監督:ルクサンドラ・ゼニデ
出演:ドロシア・ペトル、エリナ・レーヴェンソン、ボグダン・ドゥミトラケ
原題:Miracolul din Tekir
制作:ルーマニア、スイス/2015
URL:http://eufilmdays.jp/ja/films/2017/miracle-of-tekir/
場所:東京国立近代美術館フィルムセンター
毎年、欧州連合(EU)加盟国の作品を紹介する映画祭が開かれている。その「EUフィルムデーズ2017」にはじめて行ってみた。と云っても、ラインナップの中から特定のタイトルを選んで観に行ったわけではなくて、ちょうど都合が良かった時間にたまたまやっていた映画を観に行ったので、はたしてどんな内容のものなのかもさっぱり検討もつかなかった。でも、そんな映画の見方も楽しい。
たまたま当たった映画はルーマニアの『テキールの奇跡』と云う映画だった。
ルーマニアの地図を見た時に一番最初に目に付くのは、やはり、「ドナウ川」と「黒海」だとおもう。「ドナウ川」がルーマニアを横断して「黒海」へ流れ込み、その河口を「ドナウデルタ」と呼ぶらしい。『テキールの奇跡』は「ドナウデルタ」から生まれる「黒い泥」を使って病を治す女の治療師マラ(ドロシア・ペトル)のストーリーだった。

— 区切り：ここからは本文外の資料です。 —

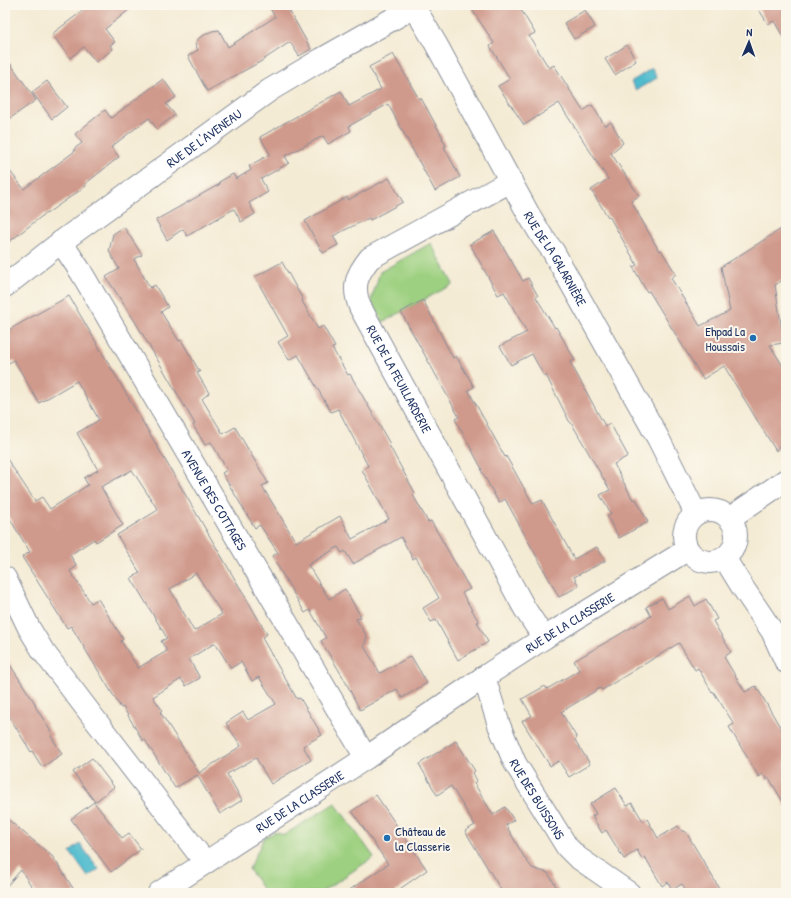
<svg xmlns="http://www.w3.org/2000/svg" width="791" height="898" font-family="'Patrick Hand',sans-serif">
<style>
.green{fill:#9dd080;stroke:#5c806f}
.water{fill:#50bbcd;stroke:#367596}
.building{fill:#cf998b;fill-rule:evenodd}
.lines{fill:none;stroke-linecap:round;stroke-linejoin:round}
.minor-casing{stroke:#888d99;stroke-width:24}
.minor{stroke:#fff;stroke-width:22}
.poi-dot{fill:#1f6fb2;stroke:#fbf7ec;stroke-width:1.5}
.labels{text-anchor:middle;dominant-baseline:central;stroke-width:4;stroke-linejoin:round;paint-order:stroke}
.street-label{font-size:13px;fill:#1b2f5e;stroke:#fbf7ec}
.poi-label{font-size:13px;fill:#1b2f5e;stroke:#fbf7ec;text-anchor:end}
</style>
<rect width="100%" height="100%" fill="#fbf7ec"/>
<filter id="ink" filterUnits="userSpaceOnUse"><feTurbulence type="fractalNoise" baseFrequency=".025" numOctaves="2"/><feDisplacementMap in="SourceGraphic" scale="8" xChannelSelector="R" yChannelSelector="G"/><feConvolveMatrix kernelMatrix="1 2 1 2 8 2 1 2 1" color-interpolation-filters="sRGB"/></filter>
<filter id="wash" filterUnits="userSpaceOnUse"><feTurbulence type="fractalNoise" baseFrequency=".012" numOctaves="4" result="noise"/><feDisplacementMap in="SourceGraphic" scale="16" xChannelSelector="R" yChannelSelector="G"/><feGaussianBlur stdDeviation="0.9" result="paint"/><feColorMatrix in="noise" values="0 0 0 0 0 0 0 0 0 0 0 0 0 0 0 0 0 1.4 0 .05"/><feComposite in="paint" operator="in"/></filter>
<g filter="url(#wash)">
<rect width="100%" height="100%" fill="#f4ebd4"/>
<!-- green -->
<path class="green" d="M431,243l22,41 -70,38 -12,-21 9,-29z
M335,803l39,54 -54,36h-55l-16,-24 15,-31 11,-6 9,3z"/>
<!-- water -->
<path class="water" d="M652,68l5,10 -21,12 -5,-8z
M80,844l19,25 -11,8 -18,-25z"/>
<g id="blocks">
<!-- building -->
<path class="building" d="M90,5h45l-30,24 10,13 -5,3 3,4 -17,13 -12,-15 -14,11 -18,-24z
M268,5h18l25,44 -12,7 -9,-14 -30,20 -53,29 -19,-35 10,-6 -3,-6 4,-6 13,-7 7,-1 9,17 47,-30z
M469,5h49l17,28 -6,3 20,32 5,-3 29,46 9,-6 13,21 6,-4 12,21 -12,10 28,43 -8,5 28,50 2,-1 15,24 -5,4 29,48 30,-15 -9,-44 65,-41v52l-11,7 9,58 -14,2 16,26v65l-10,15 -52,-85 -21,13 -54,-88 -2,1 -14,-25 4,-2 -28,-49 -1,1 -17,-27 17,-11 -49,-76 -35,22 -26,-39 12,-7 -20,-33 4,-3z
M756,5h30v37l-12,-21 -6,3z
M585,10l10,17 -21,12 -10,-16z
M627,45l9,16 -21,14 -10,-16z
M393,54l26,45 2,-1 22,40h-1l4,8 -2,1 16,30 -25,14 -47,-87 -39,22 2,5 -23,13 -5,-8 -38,20 4,7 -28,16 7,13 -19,11 6,11 -14,8 -7,-13 -47,27 -4,-7 -16,11 -11,-20 64,-36 -1,-2 14,-8 3,5 15,-9 -2,-4 21,-12 -10,-17 81,-46 8,15 32,-17 -12,-22z
M5,56l31,44 -31,22z
M163,79l13,18 -10,7 9,11 -18,14 -8,-11 -38,29 8,10 -34,27 1,2 -40,28v-1l-41,32v-80l19,24 51,-38 -1,-2 8,-6 -7,-9 30,-24 6,8z
M47,81l20,26 -15,12 -20,-27z
M389,178l14,24 -33,18 -1,-2 -36,18 5,9 -15,8 -18,-32 42,-24 1,3z
M124,227l18,28 -8,4 16,29 5,-3 13,22 -7,5 18,29 2,-1 19,32 -3,1 12,20 -7,6 21,35 12,-7 33,56 -6,3 34,56 44,-26 12,23 37,-20 -27,-49 6,-4 -30,-57 -7,3 -33,-57 -9,5 -11,-18 10,-6 -33,-59 27,-15 21,38 -1,1 16,28 5,-3 12,21 -3,1 16,27 2,-1 40,70 -1,1 26,48 -2,2 15,27 3,-1 39,68 -8,4 17,29h-2l11,20 -30,18 -22,-40 -5,2 -8,-14 16,-10 -23,-41 -3,2 -12,-22 -48,27 -8,-13 -3,2 -4,-6 -30,18 21,34 16,-10 16,28 -5,2 11,18 -3,9 16,27 31,-17 16,27 -25,15 -5,-9 -37,21 -17,-33 -22,-36 5,-3 -16,-28 -5,3 -33,-57 6,-3 -18,-28 -5,3 -33,-55 5,-3 -16,-28 -6,3 -12,-20 2,-1 -59,-101 -30,-46 13,-8 -10,-18 4,-17z
M494,231l29,50 5,-3 10,18 -2,1 19,31 1,-1 19,33 -5,2 35,64 5,-3 18,33 -14,8 19,36 3,-1 12,23 -29,16 -12,-22 4,-2 -11,-19 10,-5 -38,-66 -3,-3 -23,-46 -2,1 -12,-22 -21,11 -11,-19 27,-14 -23,-40 -6,3 -28,-51z
M69,296l198,338 -5,4 16,28 19,33 3,-1 22,37 -19,11 8,14 -40,24 -15,-26 -29,16 15,26 -22,14 -23,-39 -22,13 -30,-48 -2,1 -20,-34 -2,1 -50,-82 -4,2 -45,-71 8,-5 -25,-41v-55l30,45 7,-4 8,12 38,-24 -4,-7 14,-8 -21,-37 22,-13 -22,-39 -38,22 -25,-43 -9,5v-33zM132,470l26,40 -41,25 23,38 -9,5 36,60 -6,3 6,10 -29,17 -17,-27 2,-2 -25,-40 -7,4 -21,-32 7,-5 -7,-11 24,-16 2,3 27,-17 -22,-38zM196,573l26,41 -28,17 -24,-42zM215,643l16,25 10,-6 11,19 7,-4 17,27 -28,16 -5,-8 -17,11 15,23 -42,27 -39,-61 2,-2 -9,-13 28,-18 5,7 14,-8 -11,-19z
M423,300l30,58 3,-2 18,31 -6,3 37,67 1,-1 27,48 9,-4 32,59 23,-12 8,14 -31,16 5,9 -20,11 -54,-98 -6,4 -18,-33 1,-1 -27,-50 4,-2 -58,-105z
M690,596l5,10 11,-7 11,20 -4,2 18,31 -7,5 21,35 11,-6 30,51v70l-17,-29 -2,2 -4,-6 -4,3 -30,-50 5,-3 -21,-33 -1,1 -14,-24 -3,2 -16,-27 -77,47 -2,-2 -39,24 16,26 -2,2 15,24 -21,13 -10,-16 -9,5 -28,-45 10,-5 -10,-17 23,-13 2,3 32,-19 -5,-9 77,-45 -5,-9 16,-9 6,11z
M5,657l31,48 -1,1 18,29 -2,1 11,18 -20,13 -10,-16 -1,1 -26,-42z
M456,741l19,30 -2,2 4,8 -3,2 19,32 12,-8 9,13 -8,5 18,32 8,11 16,5 12,20h-57l-38,-62 10,-6 -24,-39 -14,9 -18,-31z
M92,758l22,29 -19,15 -22,-30z
M616,788l11,18 5,-3 11,18 4,-2 11,19 20,-12 4,5 4,1 36,61h-34l-6,-9 -10,6 -4,-8 -6,4 -17,-29 -3,2 -5,-9 -13,9 -18,-29 -4,3 -10,-17 4,-2 -6,-10z
M376,795l51,75 -33,23h-49l43,-29 -36,-53z
M94,802l28,36 7,-5 12,16 -30,23 -40,-53z
M5,817l48,40 23,36h-40l-15,-23 -16,18z"/>
</g>
</g>
<g filter="url(#ink)">
<use href="#blocks" fill-opacity="0" stroke="#888d99" stroke-width="1"/>
<g class="lines">
<defs>
<g id="minor">
<path id="s1" d="M413,5l23,39 93,171 14,23 10,13 105,187 38,76"/>
<path id="s2" d="M511,181l-141,77c-14,17 -18,29 -10,49l165,302 19,29"/>
<path id="s3" d="M61,242l20,30 285,486"/>
<path id="s4" d="M5,286l56,-44 209,-152 52,-31 92,-52"/>
<circle cx="710" cy="536" r="26"/>
<path d="M730,518l56,-38"/>
<path d="M725,559l16,26 31,46 14,31"/>
<path d="M5,578l24,50 14,23 50,66 112,145"/>
<path id="s5" d="M484,677l15,48 16,38 52,84 10,10 52,36"/>
<path id="s6" d="M159,893l207,-135 118,-81 60,-39 143,-88"/>
</g>
</defs>
<!-- minor casing -->
<use href="#minor" class="minor-casing"/>
<!-- minor -->
<use href="#minor" class="minor"/>
</g>
</g>
<!-- markers -->
<g class="poi-dot">
<circle cx="753" cy="338" r="4"/>
<circle cx="387" cy="838" r="4"/>
</g>
<g class="labels">
<!-- street labels -->
<g class="street-label">
<text stroke="none"><textPath href="#s4" startOffset="248">RUE DE L'AVENEAU</textPath></text>
<text stroke="none"><textPath href="#s1" startOffset="291">RUE DE LA GALARNIÈRE</textPath></text>
<text stroke="none"><textPath href="#s2" startOffset="296">RUE DE LA FEUILLARDERIE</textPath></text>
<text stroke="none"><textPath href="#s3" startOffset="300">AVENUE DES COTTAGES</textPath></text>
<text stroke="none"><textPath href="#s6" startOffset="492">RUE DE LA CLASSERIE</textPath></text>
<text stroke="none"><textPath href="#s5" startOffset="134">RUE DES BUISSONS</textPath></text>
<text stroke="none"><textPath href="#s6" startOffset="168">RUE DE LA CLASSERIE</textPath></text>
</g>
<!-- poi labels -->
<g class="poi-label">
<text x="745" y="331">Ehpad La<tspan x="745" dy="15">Houssais</tspan></text>
<text x="395" y="831" text-anchor="start">Château de<tspan x="395" dy="15">la Classerie</tspan></text>
</g>
</g>
<!-- margin -->
<rect width="791" height="898" fill="none" stroke="#fbf7ec" stroke-width="20"/>
<!-- north arrow -->
<g transform="translate(749 42) rotate(2)" stroke="#fbf7ec" stroke-width="3" paint-order="stroke">
<path d="M0-3L7 15L0 10L-7 15Z" fill="#1b2f5e"/>
<text y="-6" font-size="11" font-weight="bold" text-anchor="middle" fill="#1b2f5e">N</text>
</g>
</svg>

この独身の治療師マラが、奇跡の「黒い泥」によって男と交わることなく妊娠したと言い張ることからストーリーが展開して行って、そこにマラに対して思いを寄せる神父や、避暑地の豪華なスパホテル「テキール」に宿を取る不妊に悩む金持ち未亡人などが絡んで、不思議な宗教的で民俗的な寓話が成立して行く。

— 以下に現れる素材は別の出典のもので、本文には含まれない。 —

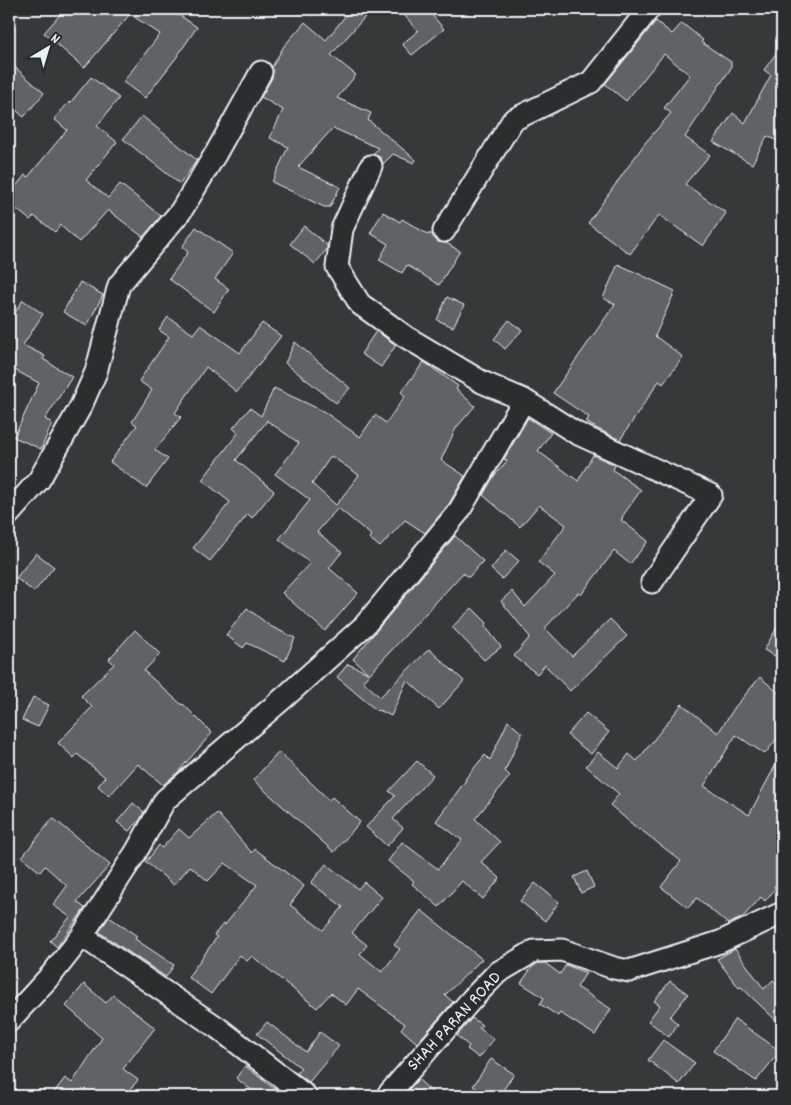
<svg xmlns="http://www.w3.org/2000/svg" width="791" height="1105" viewBox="0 0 791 1105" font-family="Dekko,sans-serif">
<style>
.building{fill:#5f6365;stroke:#e8f1f8;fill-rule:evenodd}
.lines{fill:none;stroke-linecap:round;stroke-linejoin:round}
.minor-casing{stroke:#e8f1f8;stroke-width:25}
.minor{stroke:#2a2d2e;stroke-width:21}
.labels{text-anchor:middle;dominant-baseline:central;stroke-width:5;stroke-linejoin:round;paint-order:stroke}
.street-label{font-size:18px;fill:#e8f1f8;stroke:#2a2d2e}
</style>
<rect width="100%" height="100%" fill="#35393a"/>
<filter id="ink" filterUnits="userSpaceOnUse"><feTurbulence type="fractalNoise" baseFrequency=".02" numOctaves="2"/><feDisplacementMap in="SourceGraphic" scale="10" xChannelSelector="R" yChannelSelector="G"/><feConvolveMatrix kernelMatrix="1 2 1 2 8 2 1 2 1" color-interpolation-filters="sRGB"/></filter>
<g filter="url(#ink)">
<path class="building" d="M 65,9 L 170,9 L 197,27 L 176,58 L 145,98 L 123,82 L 160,34 L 130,14 L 84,68 L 44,33 Z
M 351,9 L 372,9 L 331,55 L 356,75 L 337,98 L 371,113 L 368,120 L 416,160 L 414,163 L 393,154 L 383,164 L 381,158 L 373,154 L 378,148 L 333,128 L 298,167 L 340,187 L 330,207 L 324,207 L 272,182 L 288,147 L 270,138 L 283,110 L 261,97 L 272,78 L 273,72 L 272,67 L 284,46 L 305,22 L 326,40 Z
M 399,9 L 427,9 L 444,29 L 412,55 L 402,44 L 418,31 Z
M 656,21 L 672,34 L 682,23 L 703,40 L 701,42 L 731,62 L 731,68 L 685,137 L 710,155 L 685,184 L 726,213 L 703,246 L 659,215 L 630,254 L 588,223 L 645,143 L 671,113 L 664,108 L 690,75 L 664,54 L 626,101 L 605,84 Z
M 782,45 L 782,143 L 767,136 L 752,164 L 713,142 L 733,113 L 745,123 L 771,75 L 764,70 Z
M 9,62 L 44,93 L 24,117 L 9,104 Z
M 91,77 L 119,98 L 97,126 L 117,142 L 86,180 L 108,198 L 120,184 L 161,216 L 143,237 L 108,210 L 79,242 L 60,225 L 55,232 L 34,216 L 30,220 L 9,203 L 9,195 L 25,175 L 28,177 L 67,130 L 54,119 L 69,102 L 70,103 Z
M 142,116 L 197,160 L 180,184 L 123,139 Z
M 383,212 L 400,222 L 402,219 L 429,235 L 430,233 L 438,242 L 446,243 L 460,251 L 439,285 L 407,265 L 402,273 L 379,260 L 388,244 L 370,233 Z
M 304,226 L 327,245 L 327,249 L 315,264 L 290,244 Z
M 196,227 L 233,253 L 215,279 L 229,289 L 214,312 L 169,279 L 188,252 L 182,247 Z
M 618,264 L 675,291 L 655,336 L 683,357 L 663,384 L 659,381 L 620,440 L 596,428 L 586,422 L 589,417 L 553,393 L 615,304 L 603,298 Z
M 80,282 L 103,295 L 87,326 L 63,312 Z
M 447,297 L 464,305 L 453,327 L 437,320 Z
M 23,300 L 43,314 L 23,345 L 45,356 L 43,359 L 72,377 L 45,419 L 52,423 L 41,449 L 14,437 L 39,383 L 9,367 L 9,322 Z
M 168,317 L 193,334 L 200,325 L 240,353 L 262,323 L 281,336 L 237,392 L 206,367 L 175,413 L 181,417 L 155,450 L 168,459 L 146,488 L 110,462 L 137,425 L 132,422 L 152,390 L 139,381 L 169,337 L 159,330 Z
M 509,320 L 522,330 L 505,349 L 494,339 Z
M 376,331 L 396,345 L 381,367 L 361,354 Z
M 295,342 L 350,388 L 336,403 L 285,363 Z
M 424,362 L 458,386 L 456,389 L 475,406 L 456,428 L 441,460 L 465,476 L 449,504 L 425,533 L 405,520 L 380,547 L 369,538 L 371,535 L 338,508 L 317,532 L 342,552 L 329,568 L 358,593 L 325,631 L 282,593 L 310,563 L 279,539 L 310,500 L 275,474 L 299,443 L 266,420 L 267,421 L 236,460 L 274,491 L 252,518 L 248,514 L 210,561 L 193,548 L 230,502 L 202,480 L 238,433 L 233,428 L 250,408 L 261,416 L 274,388 L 323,411 L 360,437 L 375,415 L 386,423 L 405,396 L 401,392 ZM 331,456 L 359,475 L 336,505 L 312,484 Z
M 528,418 L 551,433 L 538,451 L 578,481 L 593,455 L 615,465 L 613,470 L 641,490 L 622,517 L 623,518 L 621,520 L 648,541 L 630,564 L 614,551 L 581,595 L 578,593 L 545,628 L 572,656 L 610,619 L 627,636 L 570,691 L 545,665 L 537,674 L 514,656 L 530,637 L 501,601 L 512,591 L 525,607 L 555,575 L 538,562 L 566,525 L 539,505 L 520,527 L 483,495 L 494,476 L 507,461 L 504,459 Z
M 455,536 L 483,561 L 469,577 L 463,573 L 363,681 L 380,697 L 429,649 L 464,681 L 439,709 L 407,680 L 391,716 L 379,710 L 377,711 L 337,677 L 348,664 L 368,673 L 353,659 Z
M 506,550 L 519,561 L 502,579 L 491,569 Z
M 36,553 L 54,567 L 34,592 L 16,578 Z
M 247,608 L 270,626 L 295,638 L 285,661 L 247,643 L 243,648 L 226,635 Z
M 472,608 L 487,623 L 485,626 L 501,647 L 484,660 L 452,627 Z
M 782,619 L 782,660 L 764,650 Z
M 135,630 L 160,654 L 144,671 L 182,705 L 183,704 L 212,733 L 178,772 L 163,785 L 138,764 L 109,796 L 98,786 L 105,777 L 77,754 L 74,758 L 58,743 L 92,707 L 81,696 L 114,664 L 109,659 Z
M 760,677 L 782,696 L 782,732 L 765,754 L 736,735 L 704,786 L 749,815 L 782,753 L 782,837 L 776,848 L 782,853 L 782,876 L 774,887 L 776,888 L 765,901 L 761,897 L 743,917 L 728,924 L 697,898 L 688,908 L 661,887 L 681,861 L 640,829 L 639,830 L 610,805 L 619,794 L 586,766 L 598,752 L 618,768 L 629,754 L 637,761 L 682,704 L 718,733 L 735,707 Z
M 33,697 L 49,705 L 38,727 L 22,720 Z
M 586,713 L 609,732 L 591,754 L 567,735 Z
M 508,721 L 522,733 L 505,771 L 510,776 L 475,819 L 500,842 L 481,862 L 500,878 L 483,899 L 462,881 L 439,907 L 412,884 L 414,881 L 388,861 L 402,842 L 438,869 L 462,840 L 436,821 L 466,780 L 465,779 L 485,755 L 490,760 Z
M 279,752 L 329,800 L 332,797 L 360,822 L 334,852 L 253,780 Z
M 417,761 L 433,775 L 393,819 L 403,828 L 387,846 L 366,827 L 395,796 L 389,791 Z
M 133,803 L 144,812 L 140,820 L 129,831 L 117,822 Z
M 217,813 L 252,853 L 255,849 L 304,886 L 290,905 L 323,930 L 343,907 L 311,883 L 326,864 L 358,889 L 364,882 L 382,897 L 352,933 L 367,945 L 360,954 L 382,972 L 400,949 L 394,945 L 421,910 L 482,959 L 445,995 L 453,1002 L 417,1043 L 401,1029 L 405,1024 L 358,989 L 346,1005 L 331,993 L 317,1008 L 252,956 L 247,961 L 240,955 L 211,994 L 188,977 L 217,937 L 214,935 L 223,924 L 225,925 L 257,885 L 225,863 L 208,881 L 190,866 L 174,885 L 146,862 L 159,845 L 162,848 L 179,829 L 189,838 Z
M 53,818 L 110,865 L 77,902 L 85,908 L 57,947 L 50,941 L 70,917 L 53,905 L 67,886 L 45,866 L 40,872 L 22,857 Z
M 587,871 L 594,887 L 581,893 L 574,877 Z
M 535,883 L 559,902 L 545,921 L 520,901 Z
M 109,917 L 137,936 L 135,939 L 174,965 L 166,977 L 99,932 Z
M 735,949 L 764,989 L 773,980 L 782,989 L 782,1026 L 741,987 L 739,988 L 717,959 Z
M 538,963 L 545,963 L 560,974 L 566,965 L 586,973 L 577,987 L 611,1009 L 595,1035 L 560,1013 L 558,1016 L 540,1004 L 544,998 L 521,983 L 532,967 Z
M 670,981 L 688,994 L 670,1017 L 678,1024 L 669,1037 L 648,1021 L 660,1005 L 654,1001 Z
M 84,984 L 106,1003 L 113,995 L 155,1028 L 123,1069 L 138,1080 L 125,1096 L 51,1096 L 65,1078 L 72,1083 L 102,1038 L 66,1006 Z
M 472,1018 L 482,1025 L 479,1028 L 494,1039 L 479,1058 L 467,1049 L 469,1046 L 457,1036 Z
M 735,1019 L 780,1051 L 756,1081 L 713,1051 Z
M 267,1022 L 306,1052 L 320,1032 L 339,1046 L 309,1082 L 297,1073 L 301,1068 L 257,1034 Z
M 663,1040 L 695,1063 L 679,1084 L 648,1060 Z
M 491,1059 L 514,1074 L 499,1096 L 488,1096 L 473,1086 Z
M 245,1066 L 281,1094 L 286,1096 L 259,1096 L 236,1078 Z
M 418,1079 L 436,1096 L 403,1096 Z"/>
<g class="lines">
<defs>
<path id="minor" d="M 371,166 L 342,229 L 337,267 L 360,304 L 406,337 L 482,382 L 524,400
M 444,231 L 513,120 L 591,82 L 649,9
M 9,514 L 39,480 L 81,406 L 96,372 L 119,285 L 181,211 L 216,153 L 261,72
M 9,1021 L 52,974 L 82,936
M 306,1096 L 218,1028 L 82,936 L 136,852 L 165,800 L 287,695 L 365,625 L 459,511 L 524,400 L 576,433 L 711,495 L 652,582
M 387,1096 L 472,999 L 497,973 L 534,951 L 562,950 L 614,968 L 629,971 L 720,942 L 782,913"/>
</defs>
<use href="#minor" class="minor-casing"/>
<use href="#minor" class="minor"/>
</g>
</g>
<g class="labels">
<g class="street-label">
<text transform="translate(455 1022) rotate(-47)">SHAH PARAN ROAD</text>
</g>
</g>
<rect width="791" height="1105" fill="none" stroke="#2a2d2e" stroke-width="30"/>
<rect x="15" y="15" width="761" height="1075" fill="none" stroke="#e8f1f8" stroke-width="2" filter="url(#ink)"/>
<g transform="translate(48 48) rotate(38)" stroke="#2a2d2e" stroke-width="4" paint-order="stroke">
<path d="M0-4L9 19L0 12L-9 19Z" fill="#e8f1f8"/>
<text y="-8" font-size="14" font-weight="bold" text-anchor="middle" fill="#e8f1f8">N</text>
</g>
</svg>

何となく持っていた「黒海」のイメージも、映画に出てくる「黒海」とぴったりと一致して、どことなく地の果てをおもわせる景色がこの映画の舞台としてふさわしかった。黒海の海岸際に突如として現れる豪華なスパホテルも、その豪華さゆえに、キューブリックの『シャイニング』さながら、云いようもない不安感をあおっているのも治療師マラのおとぎ話にぴったりだった。
この映画の中でホテルとして使われた建物は、実は1910年に開業したカジノで、戦後の共産主義政権下でレストランとして運営されていて、1990年に閉鎖されたそうだ。
不妊に悩む金持ち未亡人の女優をどこかで見たことがあるなあとおもっていたけど、そうか、ハル・ハートリーの映画に出ていたエリナ・レーヴェンソンだったのか! 彼女はルーマニア出身だったのだ。